It’s hard to have a long career in pop music. Just ask all the one-hit wonders and sophomore slumpers, all the sure things who turned out to be yesterday’s news. It’s hard to keep a band together, hard to hold the fans’ attention. And it’s really, really hard to keep writing good songs, record after record, year after year.

Only a relative handful of artists have the vision and creative stamina to keep on going for the long haul, and most of them turn out to be shape-shifters, evolving and changing course as they go, trying on different personas and musical styles, surprising and sometimes disturbing their faithful followers—psychedelic Beatles, Christian Dylan, muscular Bruce, mystical Madonna. You can’t keep moving unless you’re willing to shake it up every now and then, to duck into a nearby phone booth and step out in tights and a cape.

Which brings us to Tegan and Sara, and their stunning new record, Heartthrob. If you know and love Tegan and Sara’s music, as I do, the exuberant, polished sound of Heartthrob will come as a shock, almost a deliberate provocation. What happened to those neurotic, self-deprecating indie rockers, the twins from Canada obsessively chronicling their crushes and heartbreaks? When did they become so confident and radio-friendly, so unapologetically mainstream? Are Tegan and Sara pop stars? Why would they even want to be?

After all, it would have been easy enough for Tegan and Sara to just make another record, keep the old machine humming. Things have been going well for them for a long time. Six albums in thirteen years, a passionately devoted international audience, some serious brushes with commercial success, an impressive catalogue of consistently wonderful songs, to my mind one of the most striking and underrated bodies of work in the past decade. But they finished their last tour feeling oddly dissatisfied. They weren’t kids anymore—they’d just turned thirty, and they wanted more.
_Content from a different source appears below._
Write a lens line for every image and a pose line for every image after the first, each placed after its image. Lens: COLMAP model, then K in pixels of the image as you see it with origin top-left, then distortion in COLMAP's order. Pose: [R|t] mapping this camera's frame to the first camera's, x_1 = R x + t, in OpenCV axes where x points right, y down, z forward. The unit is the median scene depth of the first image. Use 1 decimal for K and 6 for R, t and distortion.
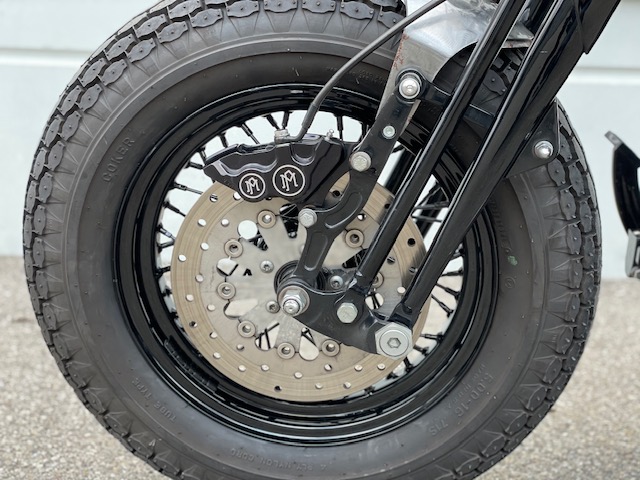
lens RADIAL K [[984.0, 0, 325.4], [0, 984.0, 241.6], [0, 0, 1]] dist [0.075895, 0.000000]
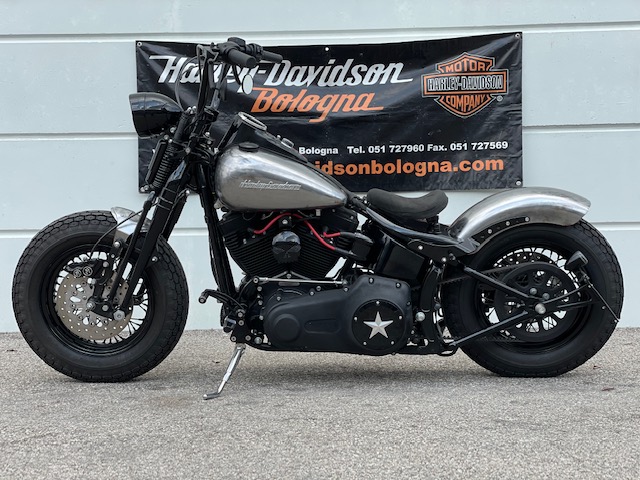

They felt restless, couldn’t understand why they weren’t reaching more people. So Tegan and Sara took a deep breath and a long look in the mirror, and popped into that nearby phone booth.

And out came Heartthrob.

“No one will confuse this with any of our other records,” Sara says. “It’s got a bigger, bolder, happier sound.” Tegan is explicit about the supersized ambitions motivating the record. “I kept asking myself: Can I hear this in an arena? Can I hear this on a teenager’s iPod as they’re riding the bus to school?”

The new album doesn’t just sound different, it represents a more collaborative way of making music. For the first time, the sisters actually wrote a lot of the songs together (in the past there were Tegan songs and Sara songs), and they surrendered more control than usual in the studio, dividing songs between 3 producers (Greg Kurstin, Justin Meldal-Johnsen, and Mike Elizondo) and a handful of outside musicians to capture the sound they were looking for. Tegan and Sara are both effusive about Kurstin’s role in the process.

“We intentionally went looking for a producer who wouldn’t dwell on protecting the signature Tegan and Sara sound,” Tegan explains. Sara sums up Kurstin’s role with a surprising metaphor: “Greg took everything we do and put it on steroids.”

For all the superficial differences, though, Heartthrob bears the true hallmarks of a Tegan and Sara record. The songs are terrific, full of lust and longing and regret, bouncing between the familiar poles of erotic rapture (“Closer”) and post-breakup despondency (“How Come You Don’t Want Me”). But the lyrics seem less confessional than usual, a little more universal and philosophical, as if Tegan and Sara are reflecting on the experience of passion rather than undergoing its ecstasies and torments in real time. For every urgent outburst—“Does your body shake when you get around me? Does your body ache when you think about me?” (“I Couldn’t Be Your Friend”)—there’s a moment of calm reflection, a retrospective clarity about past relationships: “When I think of you I think of your skin golden brown from the sun/Your arms outstretched your hair cut shorter than it'd been /But still blowing in the wind” (“Drove Me Wild”). There’s a hard-won maturity in these lyrics, hidden beneath the glossy surface of the music, and a willingness to tackle subjects beyond the confines of romance. This is especially evident in the striking song, “I’m Not Your Hero,” which examines the difficulty of maintaining artistic independence and personal autonomy in a politicized world: “I’m not their hero but that doesn’t mean I wasn’t brave/I never walked the party line doesn’t mean that I was never afraid.”

Heartthrob gives us Tegan and Sara in their superhero tights and capes, ready to conquer the pop universe, and the new outfits suit them just as well as their old-school jeans and T-shirts. Don’t be surprised if you hear these songs in an arena, or blasting on a car radio, or leaking from a teenager’s earbuds on a bus. That’s what they’re made for. And don’t worry if you experience a brief sense of disorientation the first couple of times you hear them, a momentary inability to put a name to those familiar voices. By the time you realize who you’re listening to, you’ll already be singing along.